标签:cout sizeof als nlog prime 题目 ems 专题 false
\(upd\):题意以后都不写了,反正写了日期,去文件里找。
题目数学?可惜我开始跑的是暴力……
思路肯定是总方案减去不合法方案,那么就有两种主流思路:
暴力30分,因为不合法情况是且仅是要到达灰线上面一条线的任一个点,那么可以算方案。考虑\(dp\)式,设\(f_i\)为到达目标线上的第\(i\)个点且未经过之前\(i-1\)个点的总方案数,\(s_i\)表示目标线上第\(i\)个点到起点的方案数,\(t_i\)表示目标线上第\(i\)个点到终点的方案数,\(p_{i,j}(i<j)\)表示目标线上第\(i\)个点到第\(j\)个点的方案数,则
\[f_i=s_i-\sum_{j=1}^{i-1}f_j* p_{j,i}\]
\[ans=C_{n+m}^m-\sum_{i=1}^mf_i* t_i\]
时间复杂度\(O(m^2)\),实际得分40分:
#include<iostream>
#include<cstdio>
#include<cstring>
using namespace std;
#define in read()
#define re register
#define fur(i,a,b) for(re int i=a;i<=b;++i)

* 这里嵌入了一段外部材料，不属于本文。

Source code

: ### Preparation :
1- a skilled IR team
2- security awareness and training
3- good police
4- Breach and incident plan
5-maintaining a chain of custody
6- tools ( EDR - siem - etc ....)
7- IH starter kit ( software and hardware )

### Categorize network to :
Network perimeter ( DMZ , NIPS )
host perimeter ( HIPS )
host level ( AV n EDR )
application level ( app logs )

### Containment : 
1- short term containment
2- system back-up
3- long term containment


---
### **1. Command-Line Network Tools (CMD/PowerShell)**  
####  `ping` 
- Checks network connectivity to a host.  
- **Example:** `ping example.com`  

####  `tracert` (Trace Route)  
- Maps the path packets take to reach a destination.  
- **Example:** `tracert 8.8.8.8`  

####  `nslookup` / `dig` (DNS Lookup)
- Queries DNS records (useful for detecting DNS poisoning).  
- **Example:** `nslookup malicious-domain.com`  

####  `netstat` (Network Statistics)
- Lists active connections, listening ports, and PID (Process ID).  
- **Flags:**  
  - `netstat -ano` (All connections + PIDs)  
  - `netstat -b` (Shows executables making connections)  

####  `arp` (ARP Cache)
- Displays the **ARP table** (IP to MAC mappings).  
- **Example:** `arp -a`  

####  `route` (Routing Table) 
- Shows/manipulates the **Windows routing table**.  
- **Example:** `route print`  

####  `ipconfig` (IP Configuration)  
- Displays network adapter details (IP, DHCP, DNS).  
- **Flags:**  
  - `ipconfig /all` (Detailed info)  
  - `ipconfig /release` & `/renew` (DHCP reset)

#define fdr(i,a,b) for(re int i=a;i>=b;--i)
#define cl(a,b) memset(a,b,sizeof(a))
#define jinitaimei signed
#define int long long
inline int read()
{
int x=0;
char ch=getchar();
for(;!isalnum(ch);ch=getchar());
for(;isalnum(ch);ch=getchar()) x=x*10+ch-'0';
return x;
}
const int mod=2e7-1;
const int xx=1e5+1612;
int jc[xx],ny[xx],f[xx];
inline int power(int x,int k)
{
int res=1;
for(;k;x=x*x%mod,k>>=1) if(k&1) res=res*x%mod;
return res;
}
inline int C(int n,int m)
{
return jc[n]*ny[m]%mod*ny[n-m]%mod;
}
jinitaimei main()
{
int n=in,m=in;
jc[0]=ny[0]=1;
fur(i,1,n+m) jc[i]=jc[i-1]*i%mod,ny[i]=power(jc[i],mod-2);
fur(i,0,m-1) f[i+1]=C(i+i+2,i);
fur(i,1,m) fur(j,1,i-1) f[i]=(f[i]-f[j]*C((i-j)<<1,i-j)%mod+mod)%mod;
int ans=C(n+m,n);
fur(i,1,m) ans=(ans-f[i]*C(n-(i-1)+m-(i+1),n-(i-1))%mod+mod)%mod;
cout<<ans<<endl;
return 0;
}
正解,发现对称算一下\(ans=C_{n+m}^m-C_{n+m}^{m-2}\)
虽然\(n,m\)比较大,但发现\(mod=2e7-1\)比较小,于是卢卡斯
#include<iostream>
#include<cstdio>
#include<cstring>
using namespace std;
#define in read()
#define re register
#define fur(i,a,b) for(re int i=a;i<=b;++i)
#define fdr(i,a,b) for(re int i=a;i>=b;--i)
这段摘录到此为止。